Page-level text extractions
((

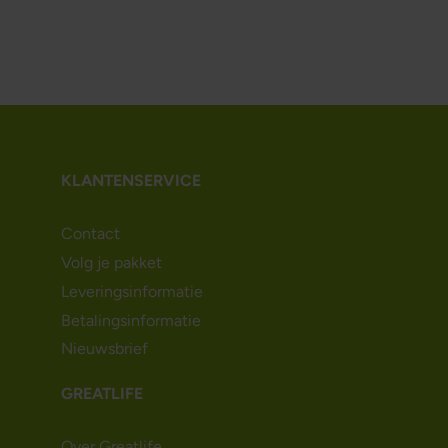
KLANTENSERVICE
Contact
Volg je pakket
Leveringsinformatie
Betalingsinformatie
Nieuwsbrief
GREATLIFE
Over Greatlife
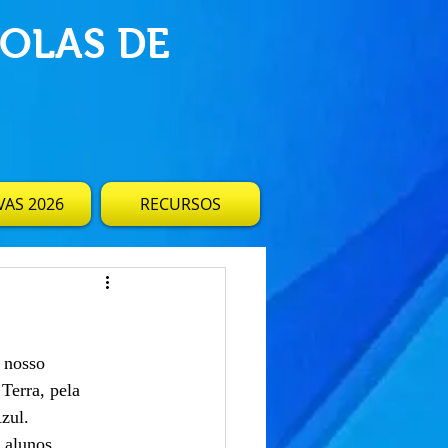
OLAS DE
AS 2026
RECURSOS
 nosso 
Terra, pela 
zul.
 alunos 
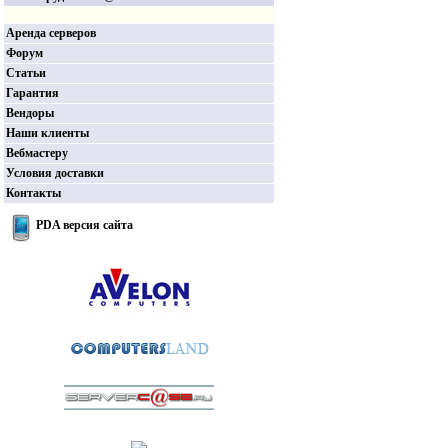
Аренда серверов
Форум
Статьи
Гарантия
Вендоры
Наши клиенты
Вебмастеру
Условия доставки
Контакты
PDA версия сайта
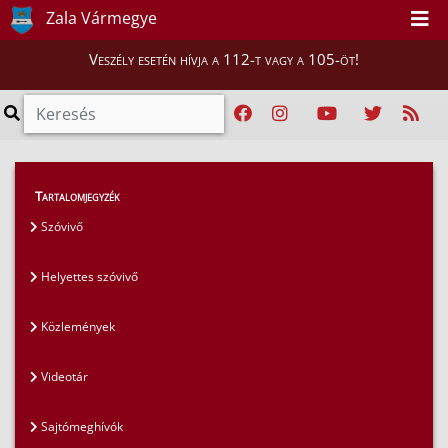
Zala Vármegye
Veszély esetén hívja a 112-t vagy a 105-öt!
Magunkról
>
Sajtószoba
>
Médiaszerver
Tartalomjegyzék
Szóvivő
Helyettes szóvivő
Közlemények
Videotár
Sajtómeghívók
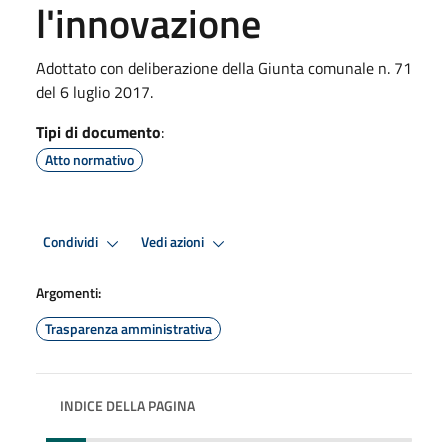
l'innovazione
Adottato con deliberazione della Giunta comunale n. 71
del 6 luglio 2017.
Tipi di documento
:
Atto normativo
Condividi
Vedi azioni
Argomenti:
Trasparenza amministrativa
INDICE DELLA PAGINA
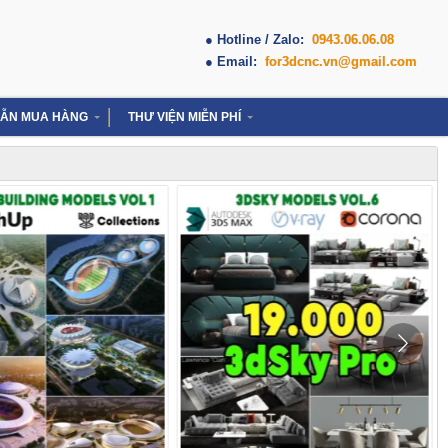
● Hotline / Zalo:
0943.06.06.08
● Email:
for3dcnc.vn@gmail.com
ẪN MUA HÀNG
THƯ VIỆN MIỄN PHÍ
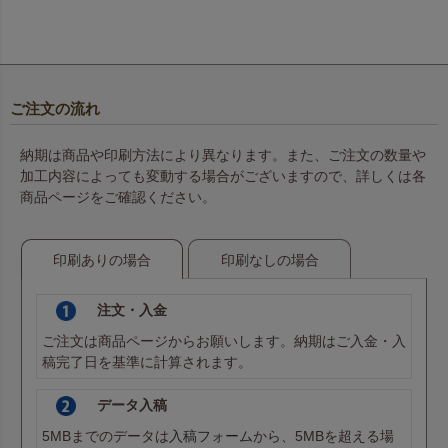
ご注文の流れ
納期は商品や印刷方法により異なります。また、ご注文の数量や
加工内容によっても変動する場合がございますので、詳しくは各
商品ページをご確認ください。
印刷ありの場合
印刷なしの場合
注文・入金
ご注文は商品ページからお願いします。納期はご入金・入
稿完了日を基準に計算されます。
データ入稿
5MBまでのデータは
入稿フォーム
から、5MBを超える場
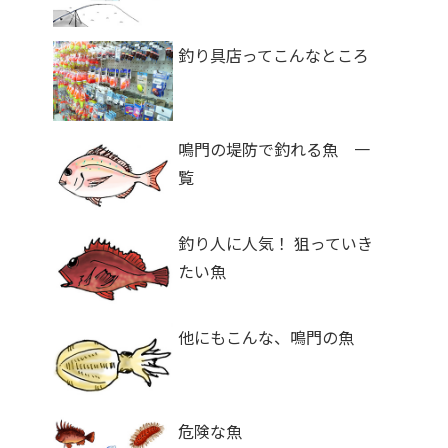
釣り具店ってこんなところ
鳴門の堤防で釣れる魚 一
覧
釣り人に人気！ 狙っていき
たい魚
他にもこんな、鳴門の魚
危険な魚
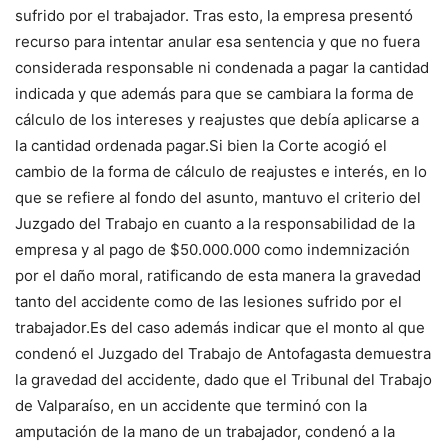
sufrido por el trabajador. Tras esto, la empresa presentó
recurso para intentar anular esa sentencia y que no fuera
considerada responsable ni condenada a pagar la cantidad
indicada y que además para que se cambiara la forma de
cálculo de los intereses y reajustes que debía aplicarse a
la cantidad ordenada pagar.Si bien la Corte acogió el
cambio de la forma de cálculo de reajustes e interés, en lo
que se refiere al fondo del asunto, mantuvo el criterio del
Juzgado del Trabajo en cuanto a la responsabilidad de la
empresa y al pago de $50.000.000 como indemnización
por el daño moral, ratificando de esta manera la gravedad
tanto del accidente como de las lesiones sufrido por el
trabajador.Es del caso además indicar que el monto al que
condenó el Juzgado del Trabajo de Antofagasta demuestra
la gravedad del accidente, dado que el Tribunal del Trabajo
de Valparaíso, en un accidente que terminó con la
amputación de la mano de un trabajador, condenó a la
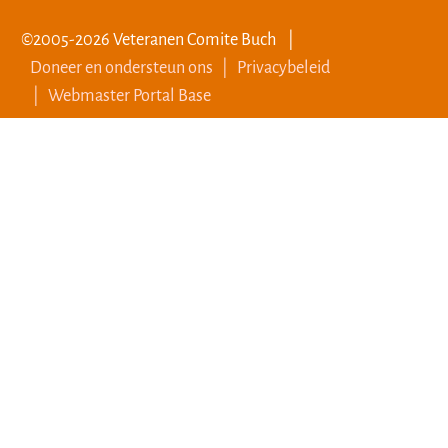
©2005-2026 Veteranen Comite Buch |
Doneer en ondersteun ons
| Privacybeleid
| Webmaster Portal Base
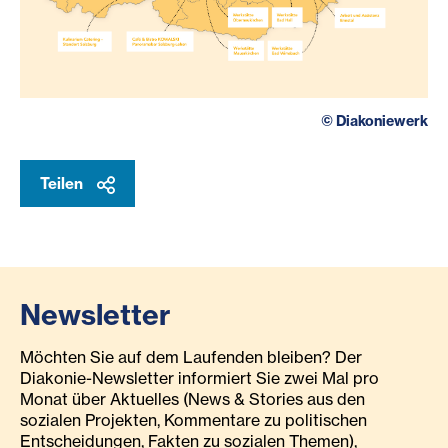
©
Diakoniewerk
Teilen
Newsletter
Möchten Sie auf dem Laufenden bleiben? Der
Diakonie-Newsletter informiert Sie zwei Mal pro
Monat über Aktuelles (News & Stories aus den
sozialen Projekten, Kommentare zu politischen
Entscheidungen, Fakten zu sozialen Themen),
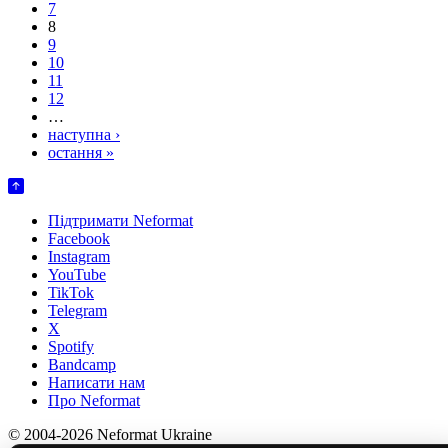
7
8
9
10
11
12
…
наступна ›
остання »
Підтримати Neformat
Facebook
Instagram
YouTube
TikTok
Telegram
X
Spotify
Bandcamp
Написати нам
Про Neformat
© 2004-2026 Neformat Ukraine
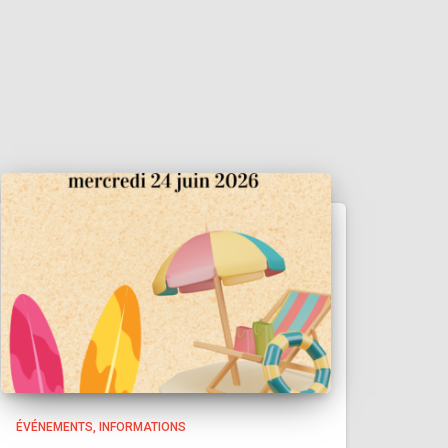
ÉVÉNEMENTS
INFORMATIONS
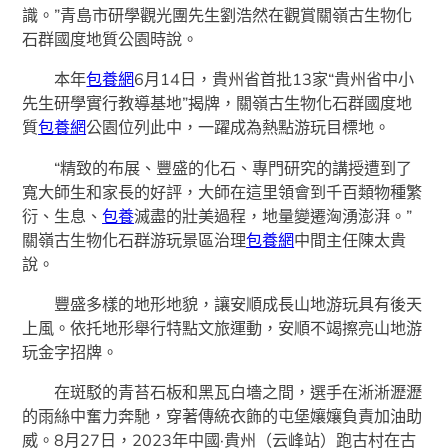
識。”青島市研學觀光團先生劉浩然在觀賞關嶺古生物化
石群國度地質公園時說。
本年
包養網
6月14日，貴州省首批13家“貴州省中小
先生研學實行教導基地”揭牌，關嶺古生物化石群國度地
質
包養網
公園位列此中，一躍成為熱點游玩目標地。
“精致的布展、豐盛的化石、專門研究的講授遭到了
寬大師生和家長的好評，大師在這里領會到千百類物種繁
衍、生息、
包養
滅盡的壯美過程，地量變遷洶湧澎湃。”
關嶺古生物化石群游玩景區治理
包養網
中間主任陳太貴
說。
豐盛多樣的地形地貌，讓安順成長山地游玩具有後天
上風。依托地形舉行特點文旅運動，安順不竭擦亮山地游
玩金字招牌。
在斑駁的青苔石板和黑瓦白墻之間，選手在淅淅瀝瀝
的雨絲中奮力奔馳，穿著傳統衣飾的屯堡孃孃負責加油助
威。8月27日，2023年中國·貴州（云峰站）跑古村在古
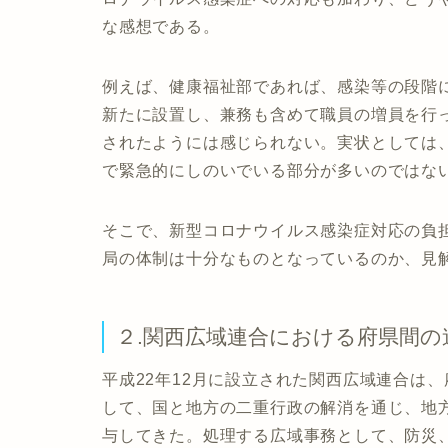
な感想である。
例えば、健康福祉部であれば、感染等の段階
新たに設置し、兼務も含めて職員の増員を行
されたようには感じられない。実状としては
で緊急的にしのいでいる部分が多いのではな
そこで、新型コロナウイルス感染症対応の負
局の体制は十分なものとなっているのか、見
２.関西広域連合における府県間の
平成22年12月に設立された関西広域連合は
して、国と地方の二重行政の解消を通じ、地
与してきた。処理する広域事務として、防災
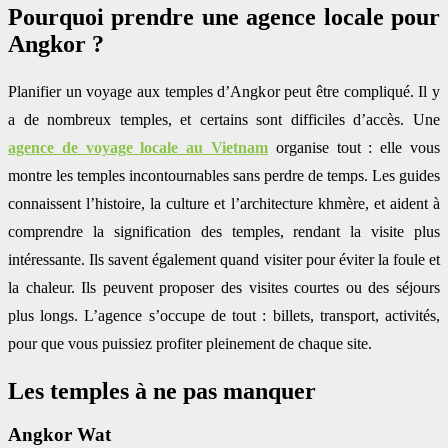
Pourquoi prendre une agence locale pour
Angkor ?
Planifier un voyage aux temples d’Angkor peut être compliqué. Il y
a de nombreux temples, et certains sont difficiles d’accès. Une
agence de voyage locale au Vietnam
organise tout : elle vous
montre les temples incontournables sans perdre de temps. Les guides
connaissent l’histoire, la culture et l’architecture khmère, et aident à
comprendre la signification des temples, rendant la visite plus
intéressante. Ils savent également quand visiter pour éviter la foule et
la chaleur. Ils peuvent proposer des visites courtes ou des séjours
plus longs. L’agence s’occupe de tout : billets, transport, activités,
pour que vous puissiez profiter pleinement de chaque site.
Les temples à ne pas manquer
Angkor Wat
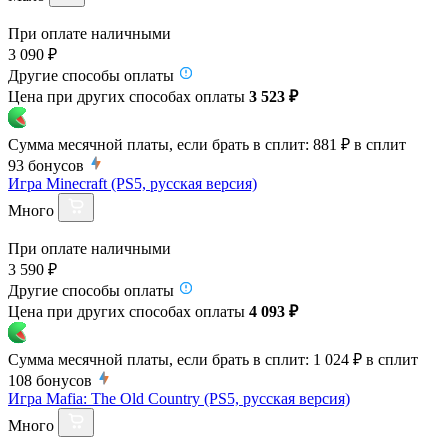
При оплате наличными
3 090 ₽
Другие способы оплаты
Цена при других способах оплаты
3 523 ₽
Сумма месячной платы, если брать в сплит:
881 ₽
в сплит
93
бонусов
Игра Minecraft (PS5, русская версия)
Много
При оплате наличными
3 590 ₽
Другие способы оплаты
Цена при других способах оплаты
4 093 ₽
Сумма месячной платы, если брать в сплит:
1 024 ₽
в сплит
108
бонусов
Игра Mafia: The Old Country (PS5, русская версия)
Много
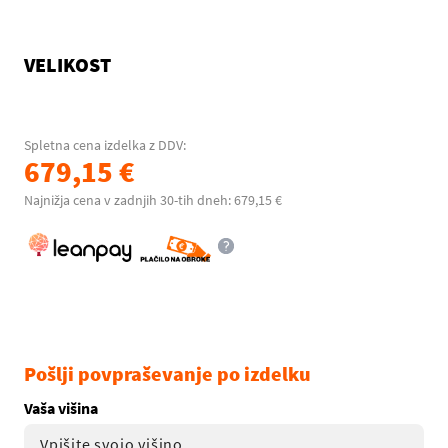
VELIKOST
Spletna cena izdelka z DDV:
679,15 €
Najnižja cena v zadnjih 30-tih dneh: 679,15 €
Pošlji povpraševanje po izdelku
Vaša višina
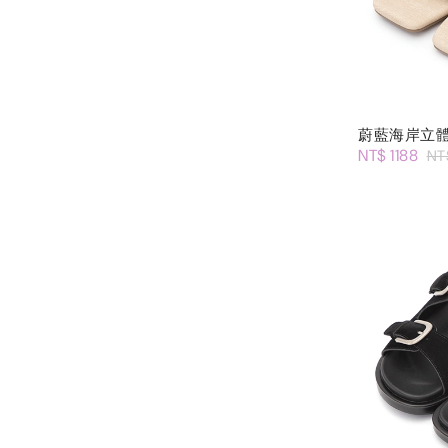
蔚藍海岸立
NT$ 1188
NT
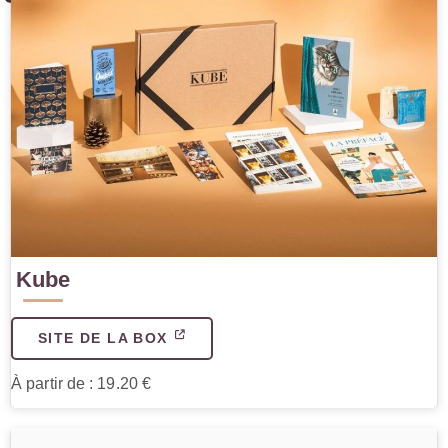
Kube
SITE DE LA BOX
À partir de : 19.20 €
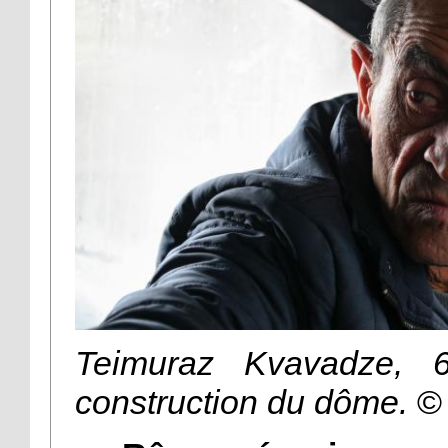
Teimuraz Kvavadze, 
construction du dôme.
©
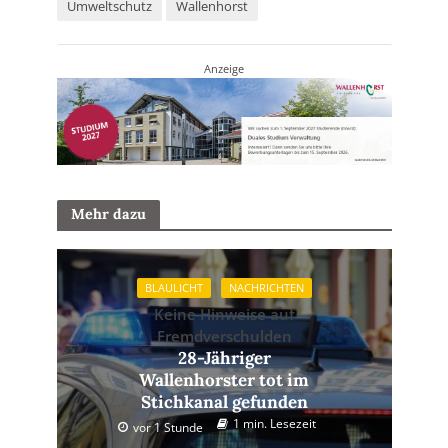
Umweltschutz
Wallenhorst
Anzeige
Mehr dazu
BLAULICHT
NACHRICHTEN
Keine Hinweise auf
Fremdverschulden
28-Jähriger
Wallenhorster tot im
Stichkanal gefunden
1 min. Lesezeit
vor 1 Stunde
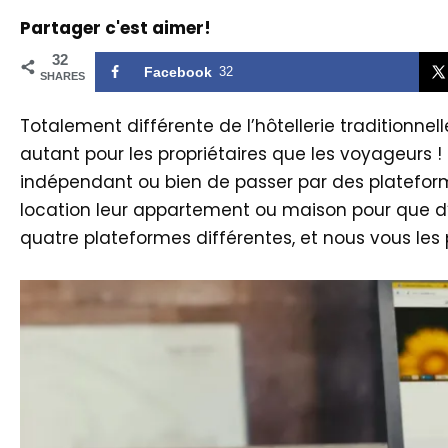
Partager c'est aimer!
32
Facebook
32
SHARES
Totalement différente de l’hôtellerie traditionne
autant pour les propriétaires que les voyageurs ! P
indépendant ou bien de passer par des plateforme
location leur appartement ou maison pour que d’au
quatre plateformes différentes, et nous vous les 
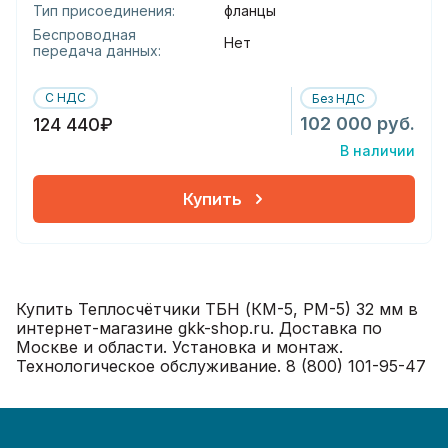
Тип присоединения:
фланцы
Беспроводная
Нет
передача данных:
С НДС
Без НДС
102 000 руб.
124 440₽
В наличии
Купить
Купить Теплосчётчики ТБН (КМ-5, РМ-5) 32 мм в
интернет-магазине gkk-shop.ru. Доставка по
Москве и области. Установка и монтаж.
Технологическое обслуживание. 8 (800) 101-95-47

))

What is expected:
Every line in the data above that contains "empresa" needs to be copied.

Solution to the problem:
sufrido por el trabajador. Tras esto, la empresa presentó
empresa y al pago de $50.000.000 como indemnización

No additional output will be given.